Qwen 3.5 Models Have Known Issues in Ollama and LM Studio - Use llama.cpp or vLLM

Meta Llama
Image: Meta

What Happened

A March 3, 2026 post in r/LocalLLaMA warned users experiencing poor results with Qwen 3.5 models that the problem is framework compatibility, not the model itself. Reported symptoms in Ollama and LM Studio included excessively long chain-of-thought loops that never resolved into a final answer, broken tool call formatting, and garbage output on tasks that should be straightforward.

The poster identified specific technical causes: Ollama's lack of support for the presence_penalty parameter that Qwen 3.5 relies on to terminate chain-of-thought sequences, and structural differences in how various frameworks handle the model's architectural requirements. The recommended alternatives were llama.cpp's server directly, Transformers, vLLM, or SGLang.

Why It Matters

Ollama and LM Studio are the two most popular entry points for running local models, specifically because they abstract away technical complexity. Users who encounter broken Qwen 3.5 behavior in these frontends are likely to conclude the model is low quality and move on - missing that the issue is the framework, not the model.

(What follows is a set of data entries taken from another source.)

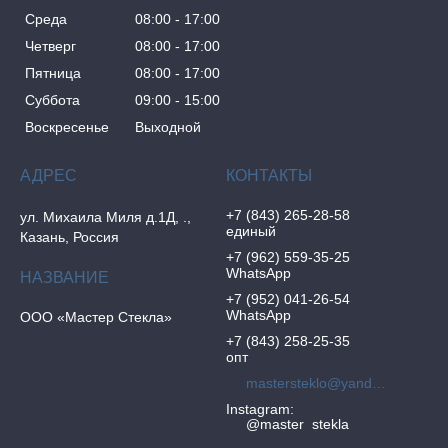
Среда
08:00
17:00
Четверг
08:00
17:00
Пятница
08:00
17:00
Суббота
09:00
15:00
Воскресенье
Выходной
+7 (843) 265-28-58
ул. Михаила Миля д.1Д, .,
единый
Казань, Россия
+7 (962) 559-35-25
WhatsApp
+7 (952) 041-26-54
WhatsApp
ООО «Мастер Стекла»
+7 (843) 258-25-35
опт
mastersteklo@yandex.ru
Instagram
@master_stekla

This is a recurring pattern with newly released models that use architectural changes or parameter requirements not yet supported by mainstream frontends. Llama.cpp, being a more direct implementation, typically achieves compatibility faster than wrapper tools built on top of it. The popular frontends usually catch up within weeks, but the gap during initial release is long enough to mislead many evaluations.

For developers running Qwen 3.5 in any production or serious evaluation context, using the recommended frameworks from the start avoids generating misleading quality data about the model. Evaluating a model through a broken frontend is one of the more common sources of inaccurate model assessments in the local LLM community.

Our Take

If you are running Qwen 3.5 through Ollama and getting poor results - runaway chain-of-thought, broken tool calls, incoherent outputs - switch to llama.cpp server before concluding the model is not suitable for your use case. You are measuring the frontend's compatibility, not the model's capability.

For production local AI deployments more broadly, vLLM and SGLang are better choices than Ollama regardless of the model. They provide proper request batching, better memory management, more complete parameter support, and more predictable behavior with newer architectures. Ollama's ease of use trades off against these capabilities in ways that become visible when running architecturally complex or recently-released models. The compatibility gap with Ollama and LM Studio typically closes within two to four weeks of a major model release as maintainers push updates.